--- START ---
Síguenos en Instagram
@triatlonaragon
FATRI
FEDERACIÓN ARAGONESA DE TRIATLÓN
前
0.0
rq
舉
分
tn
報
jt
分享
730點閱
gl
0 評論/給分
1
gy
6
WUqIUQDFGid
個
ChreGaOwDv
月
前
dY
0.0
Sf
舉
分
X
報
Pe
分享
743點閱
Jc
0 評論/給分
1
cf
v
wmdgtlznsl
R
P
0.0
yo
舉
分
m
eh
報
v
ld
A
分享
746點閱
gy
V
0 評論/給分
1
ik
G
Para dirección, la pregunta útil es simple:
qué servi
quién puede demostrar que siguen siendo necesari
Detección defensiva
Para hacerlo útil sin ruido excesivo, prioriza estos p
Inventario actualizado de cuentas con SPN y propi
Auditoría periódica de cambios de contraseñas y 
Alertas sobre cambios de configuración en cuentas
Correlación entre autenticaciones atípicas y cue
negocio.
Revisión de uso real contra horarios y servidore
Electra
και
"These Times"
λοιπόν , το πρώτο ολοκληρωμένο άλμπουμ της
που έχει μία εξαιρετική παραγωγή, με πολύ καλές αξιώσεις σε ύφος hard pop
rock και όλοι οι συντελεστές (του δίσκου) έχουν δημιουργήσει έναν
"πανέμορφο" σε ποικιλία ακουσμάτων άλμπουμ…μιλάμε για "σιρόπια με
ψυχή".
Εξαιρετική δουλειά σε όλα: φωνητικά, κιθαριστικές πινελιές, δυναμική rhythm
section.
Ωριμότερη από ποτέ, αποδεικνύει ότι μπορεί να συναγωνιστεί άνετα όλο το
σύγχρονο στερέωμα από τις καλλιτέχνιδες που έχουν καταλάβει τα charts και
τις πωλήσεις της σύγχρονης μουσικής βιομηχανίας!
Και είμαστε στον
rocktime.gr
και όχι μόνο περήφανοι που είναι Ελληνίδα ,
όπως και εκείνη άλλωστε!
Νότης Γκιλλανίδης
--- END ---
Activity:
Which lines in the records above hold the string "Para"? Copy each of them.

Solution for this exercise:
Para dirección, la pregunta útil es simple:
Para hacerlo útil sin ruido excesivo, prioriza estos p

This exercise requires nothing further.